WHAT IS REQUIRED: Return exactly the lines of the records below, starting at the line that contains "left elbow: (343, 250)" and ending at the line that contains "right back paw: (120, 277)", with both of those lines kept.

== RECORDS FOR THIS EXERCISE

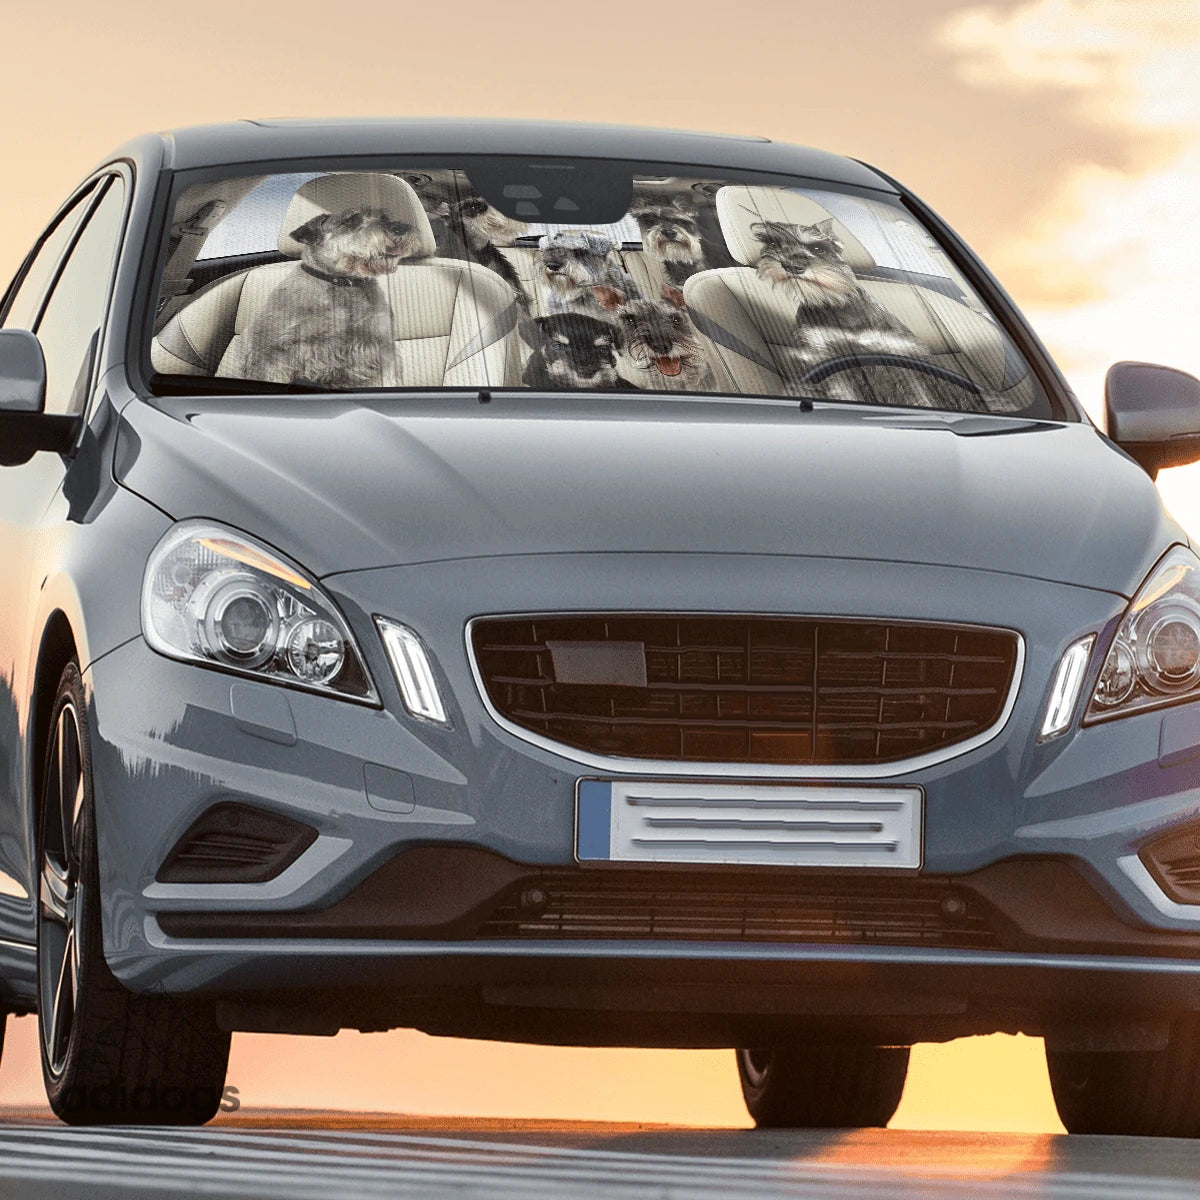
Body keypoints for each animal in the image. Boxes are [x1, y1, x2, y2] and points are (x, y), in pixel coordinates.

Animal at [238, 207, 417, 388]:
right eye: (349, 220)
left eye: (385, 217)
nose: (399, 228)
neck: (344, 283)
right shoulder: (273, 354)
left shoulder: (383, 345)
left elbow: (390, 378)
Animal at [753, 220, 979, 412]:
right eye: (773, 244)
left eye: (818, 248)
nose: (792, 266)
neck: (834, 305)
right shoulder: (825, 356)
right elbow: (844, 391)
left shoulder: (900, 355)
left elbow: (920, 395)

====
== RECORDS FOR THIS EXERCISE

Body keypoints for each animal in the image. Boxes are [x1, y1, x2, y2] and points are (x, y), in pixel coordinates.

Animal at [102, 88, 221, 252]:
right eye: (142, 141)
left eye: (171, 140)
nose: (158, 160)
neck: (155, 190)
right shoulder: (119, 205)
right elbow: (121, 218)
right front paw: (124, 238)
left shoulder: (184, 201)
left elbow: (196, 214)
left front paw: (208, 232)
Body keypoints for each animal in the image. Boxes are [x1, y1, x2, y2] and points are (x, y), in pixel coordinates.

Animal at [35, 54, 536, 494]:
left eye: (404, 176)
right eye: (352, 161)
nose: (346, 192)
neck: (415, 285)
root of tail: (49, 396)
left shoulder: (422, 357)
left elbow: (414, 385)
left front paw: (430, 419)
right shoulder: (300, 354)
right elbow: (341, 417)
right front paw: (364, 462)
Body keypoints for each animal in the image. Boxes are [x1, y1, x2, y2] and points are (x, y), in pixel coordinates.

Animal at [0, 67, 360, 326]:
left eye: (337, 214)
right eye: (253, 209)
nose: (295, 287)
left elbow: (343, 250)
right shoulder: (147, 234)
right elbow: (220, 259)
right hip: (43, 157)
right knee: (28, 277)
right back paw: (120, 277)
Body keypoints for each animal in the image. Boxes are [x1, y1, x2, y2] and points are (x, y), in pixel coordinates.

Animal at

====

ANSWER BOX:
left elbow: (343, 250)
right shoulder: (147, 234)
right elbow: (220, 259)
right hip: (43, 157)
right knee: (28, 277)
right back paw: (120, 277)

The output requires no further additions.